STUDY TEXT >>
The length of pregnancy is a fascinating topic to me because, if you’ve ever been pregnant, 40 weeks seems like a really long time and calling it a “guess date” is a little frustrating when you might need to plan things around that due date (ie. if family needs to take time off to visit and needs to give advance notice at work). I’ve heard a lot of women opting for inductions and c-sections because they want to know when their baby will be born. I think medical interventions should be saved for the times they are genuinely needed, but I GET where they’re coming from. If I go into labor for my VBAC (vaginal birth after c-section) and end up needing a c-section, I have no guarantees that we’ll have family available or able to take off work at that time to come help out. My husband gets paternity leave (yay!) so it should be fine, but if he didn’t we would probably be in trouble because for a few weeks after a c-section you’re pretty much out of commission. Not great with a newborn AND a toddler. Having family around to help is nice and with so many people like us who have family living long distance, it’s hard to figure out what to do when you don’t KNOW your due date or what kind of help you’ll need.
Today I saw this really interesting article on the Length of Pregnancy; it’s not good news for us mamas who would reallllllly like to KNOW, but it’s interesting anyways. While they used to believe that the up to 5 weeks variation in pregnancy length was due to miscalculations of ovulation, this study actually tested women to determine exactly when they ovulated. Neat! Not sure why no one thought of this study before though…?
Main Points from Article
- “A woman’s due date is currently calculated as 280 days after the onset of her last menstruation and is only ever considered a best guess. Only four per cent of women deliver on their due date and only 70 per cent within 10 days of it.”
- “…average time from ovulation to birth was 268 days – 38 weeks and two days”
- “The length of a pregnancy could be affected by a number of factors. Older women tended to deliver later, while women who had themselves been heavier at birth also had longer pregnancies.”
Link to the Original Article: Length of pregnancy can vary by up to five weeks, scientists discover
We could also calculate it with the general standard, 280 days after our last menstrual period. Here is a link to a calculator from BabyCenter to help you figure out that date.
I’ve been just saying that K will be here in early November as this seems to be the safest thing to say. But just for fun, I did some math! Haha. If you didn’t read my earlier post about my issues with doctors and their tests, here it is. To summarize, my old OBGYN (who I fired not for making the mistake, but for their really terrible way of letting me know then lack of communication when I had questions) told me I wasn’t pregnant at the beginning of the pregnancy. Awesome stuff. I have more information from this pregnancy than I do about G’s pregnancy as a result.
- Based on 268 day average: EDD would have been September 29, 2011 (based on ovulating 15 days after LMP)
- Based on the 280 day LMP estimate, his EDD was September 26, 2011.
- With G I didn’t have a dating ultrasound until 12 weeks, I believe, which may not be as accurate as an 8 week ultrasound (it was also external), but according to that estimate his EDD was September 23, 2011.
- Based on 268 day average: October 13, 2013 (or if you use my phone’s ovulation estimates, October 20 or so).
- Based on 280 days standard: October 10, 2013
- Based on my 7-8 week ultrasound: October 31, 2013 (this is my official due date because it’s the most accurate means my midwives had of determining EDD that actually has better).
- My OFFICIAL guess for due date is October 15, 2013. Why? Because the 268 day average was most accurate last time and one day short, PLUS that’s my birthday. So it sort of qualifies for the “holiday” status too. I know I added an extra day just to make it on my birthday, but yeah. That’s my guess!
- Daddy B’s OFFICIAL guess for due date is October 20, 2013.

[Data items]
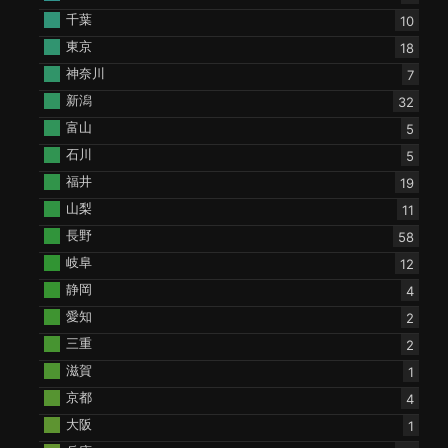
千葉
10
東京
18
神奈川
7
新潟
32
富山
5
石川
5
福井
19
山梨
11
長野
58
岐阜
12
静岡
4
愛知
2
三重
2
滋賀
1
京都
4
大阪
1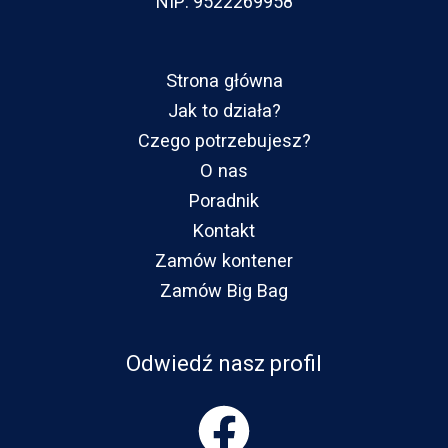
NIP: 9522269958
Strona główna
Jak to działa?
Czego potrzebujesz?
O nas
Poradnik
Kontakt
Zamów kontener
Zamów Big Bag
Odwiedź nasz profil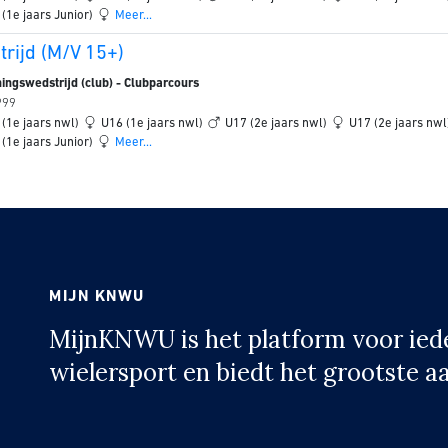
 (1e jaars Junior)
Meer...
rijd (M/V 15+)
ingswedstrijd (club) - Clubparcours
999
 (1e jaars nwl)
U16 (1e jaars nwl)
U17 (2e jaars nwl)
U17 (2e jaars nw
 (1e jaars Junior)
Meer...
MIJN KNWU
MijnKNWU is het platform voor ieder
wielersport en biedt het grootste a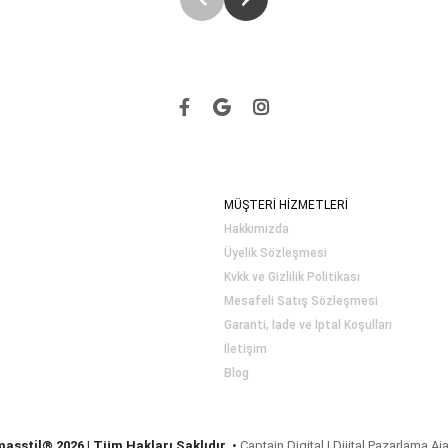
MÜŞTERİ HİZMETLERİ
Hakkımızda
Üyelik Sözleşmesi
Kvkk ve Gizlilik Politikası
Mesafeli Satış Sözleşmesi
Garanti, İade ve İptal Koşulları
İletişim
Blog
masstil® 2026 | Tüm Hakları Saklıdır.
•
Captain Digital | Dijital Pazarlama Aj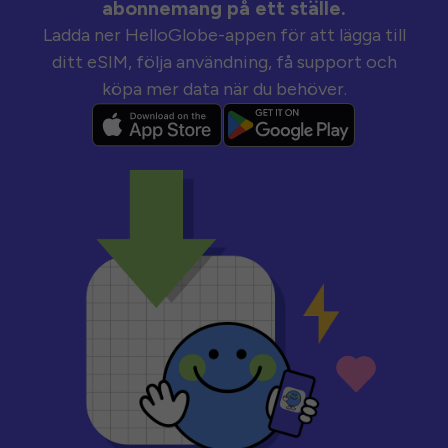
abonnemang på ett ställe.
Ladda ner HelloGlobe-appen för att lägga till
ditt eSIM, följa användning, få support och
köpa mer data när du behöver.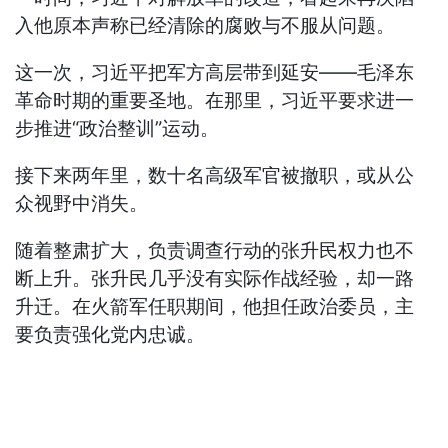
入他原本声称已经清除的腐败与不服从问题。
这一次，习近平把军方高层带到延安——毛泽东
革命时期的重要圣地。在那里，习近平要求进一
步推进“政治整训”运动。
接下来两年里，数十名高级军官被撤职，或从公
众视野中消失。
随着整肃扩大，负责调查行动的张升民权力也不
断上升。张升民几乎没有实际作战经验，却一路
升迁。在火箭军任职期间，他担任政治委员，主
要负责强化党内忠诚。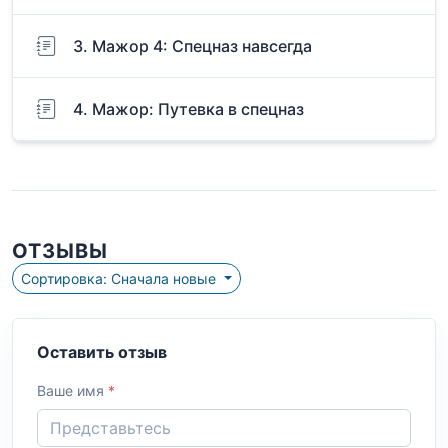
3. Мажор 4: Спецназ навсегда
4. Мажор: Путевка в спецназ
ОТЗЫВЫ
Сортировка: Сначала новые
Оставить отзыв
Ваше имя
*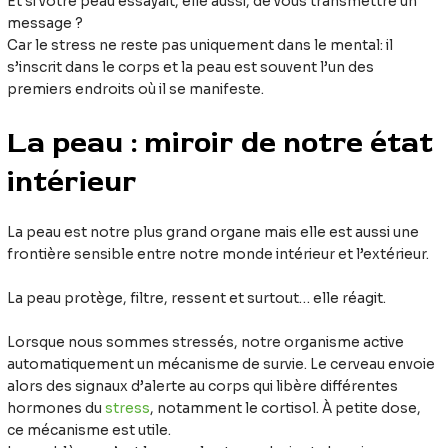
Et si votre peau essayait, elle aussi, de vous transmettre un
message ?
Car le stress ne reste pas uniquement dans le mental: il
s’inscrit dans le corps et la peau est souvent l’un des
premiers endroits où il se manifeste.
La peau : miroir de notre état
intérieur
La peau est notre plus grand organe mais elle est aussi une
frontière sensible entre notre monde intérieur et l’extérieur.
La peau protège, filtre, ressent et surtout… elle réagit.
Lorsque nous sommes stressés, notre organisme active
automatiquement un mécanisme de survie. Le cerveau envoie
alors des signaux d’alerte au corps qui libère différentes
hormones du
stress
, notamment le cortisol. À petite dose,
ce mécanisme est utile.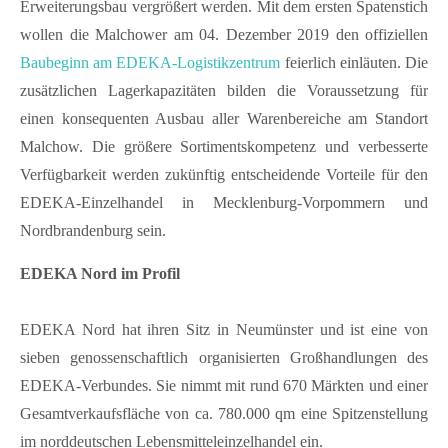
Erweiterungsbau vergrößert werden. Mit dem ersten Spatenstich
Kontakt
wollen die Malchower am 04. Dezember 2019 den offiziellen
Baubeginn am EDEKA-Logistikzentrum
feierlich einläuten. Die
FAQ
zusätzlichen Lagerkapazitäten bilden die Voraussetzung für
Müritzer-News
einen konsequenten Ausbau aller Warenbereiche am Standort
Müritzer-Veranstaltungen
Malchow. Die größere Sortimentskompetenz und verbesserte
Müritzer-Stellenmarkt
Verfügbarkeit werden zukünftig entscheidende Vorteile für den
EDEKA-Einzelhandel in Mecklenburg-Vorpommern und
Nordbrandenburg sein.
EDEKA Nord im Profil
EDEKA Nord hat ihren Sitz in Neumünster und ist eine von
sieben genossenschaftlich organisierten Großhandlungen des
EDEKA-Verbundes. Sie nimmt mit rund 670 Märkten und einer
Gesamtverkaufsfläche von ca. 780.000 qm eine Spitzenstellung
im norddeutschen Lebensmitteleinzelhandel ein.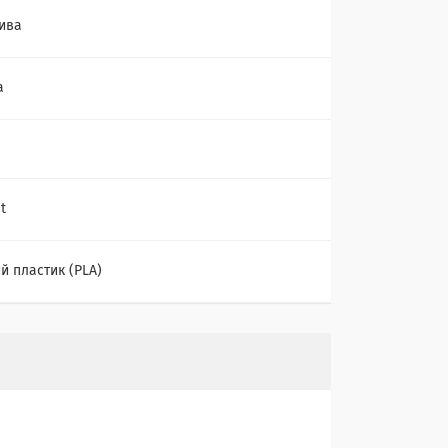
ива
а
t
й пластик (PLA)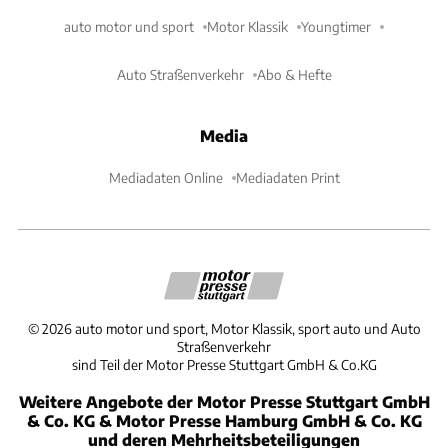
auto motor und sport
Motor Klassik
Youngtimer
Auto Straßenverkehr
Abo & Hefte
Media
Mediadaten Online
Mediadaten Print
©
2026
auto motor und sport, Motor Klassik, sport auto und Auto
Straßenverkehr
sind Teil der Motor Presse Stuttgart GmbH & Co.KG
Weitere Angebote der Motor Presse Stuttgart GmbH
& Co. KG & Motor Presse Hamburg GmbH & Co. KG
und deren Mehrheitsbeteiligungen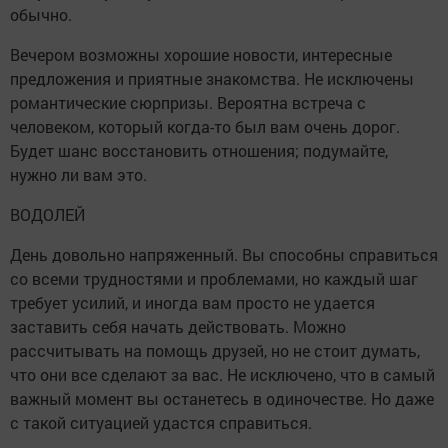
обычно.
Вечером возможны хорошие новости, интересные
предложения и приятные знакомства. Не исключены
романтические сюрпризы. Вероятна встреча с
человеком, который когда-то был вам очень дорог.
Будет шанс восстановить отношения; подумайте,
нужно ли вам это.
ВОДОЛЕЙ
День довольно напряженный. Вы способны справиться
со всеми трудностями и проблемами, но каждый шаг
требует усилий, и иногда вам просто не удается
заставить себя начать действовать. Можно
рассчитывать на помощь друзей, но не стоит думать,
что они все сделают за вас. Не исключено, что в самый
важный момент вы останетесь в одиночестве. Но даже
с такой ситуацией удастся справиться.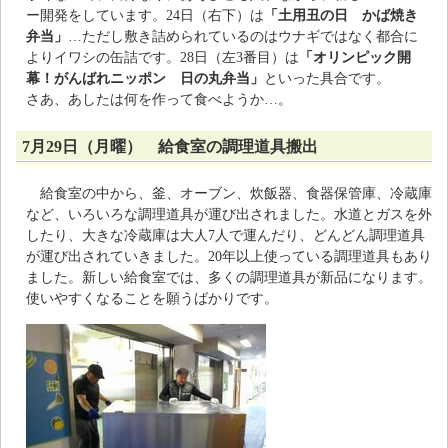
ー開発をしています。24日（右下）は
「土用丑の日 かば焼き
弁当」
…ただし敷き詰められているのはウナギではなく都合に
よりイワシの缶詰です。28日（左3番目）は
「オリンピック開
幕！がんばれニッポン 日の丸弁当」
といった具合です。
さあ、あしたは何を作って食べようか…。
7月29日（月曜） 給食室の調理道具搬出
給食室の中から、釜、オーブン、炊飯器、食器保管庫、冷蔵庫
など、いろいろな調理道具が運び出されました。水道とガスを外
したり、大きな冷蔵庫は大人7人で運んだり、どんどん調理道具
が運び出されていきました。20年以上使っている調理道具もあり
ました。新しい給食室では、多くの調理道具が新品になります。
使いやすくなることを願うばかりです。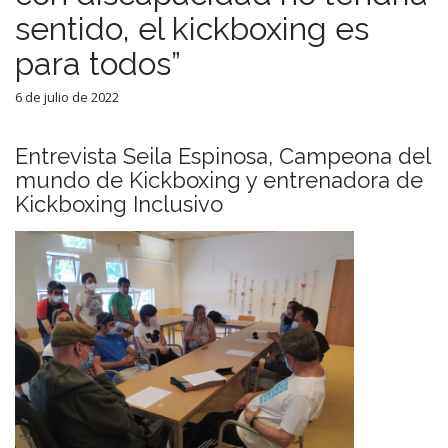
sentido, el kickboxing es
para todos”
6 de julio de 2022
Entrevista Seila Espinosa, Campeona del
mundo de Kickboxing y entrenadora de
Kickboxing Inclusivo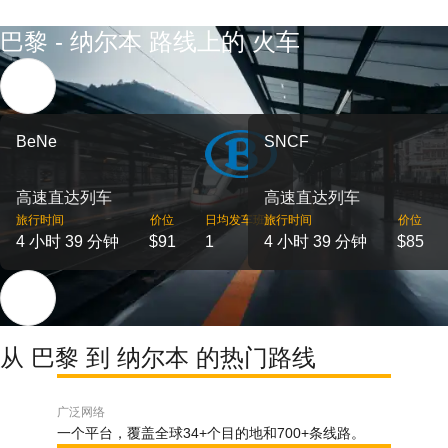
巴黎 - 纳尔本 路线上的 火车
BeNe
SNCF
高速直达列车
高速直达列车
旅行时间
价位
日均发车班次
旅行时间
价位
4 小时 39 分钟
$91
1
4 小时 39 分钟
$85
从 巴黎 到 纳尔本 的热门路线
广泛网络
一个平台，覆盖全球34+个目的地和700+条线路。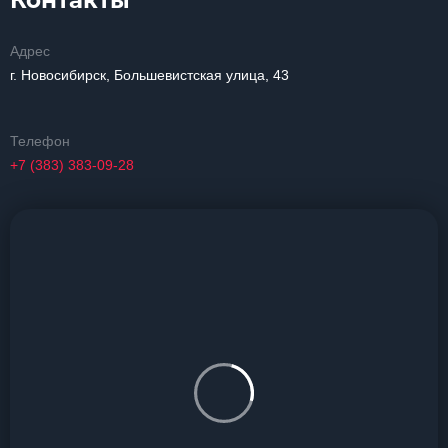
Контакты
Адрес
г. Новосибирск, Большевистская улица, 43
Телефон
+7 (383) 383-09-28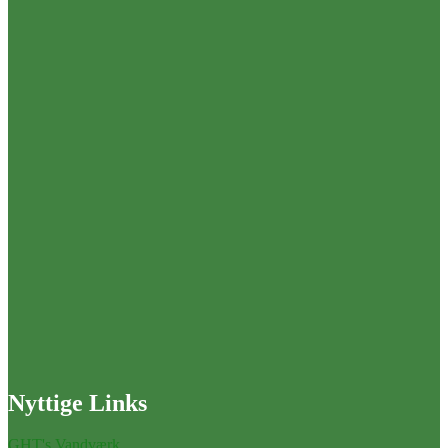
Nyttige Links
GHT's Vandværk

TASK DESCRIPTION >>
Please list every date in 2011 that the pregnancy-length post gives. The material has no connection to the pregnancy-length post.

SOLUTION TO THIS TASK >>
- September 29, 2011
- September 26, 2011
- September 23, 2011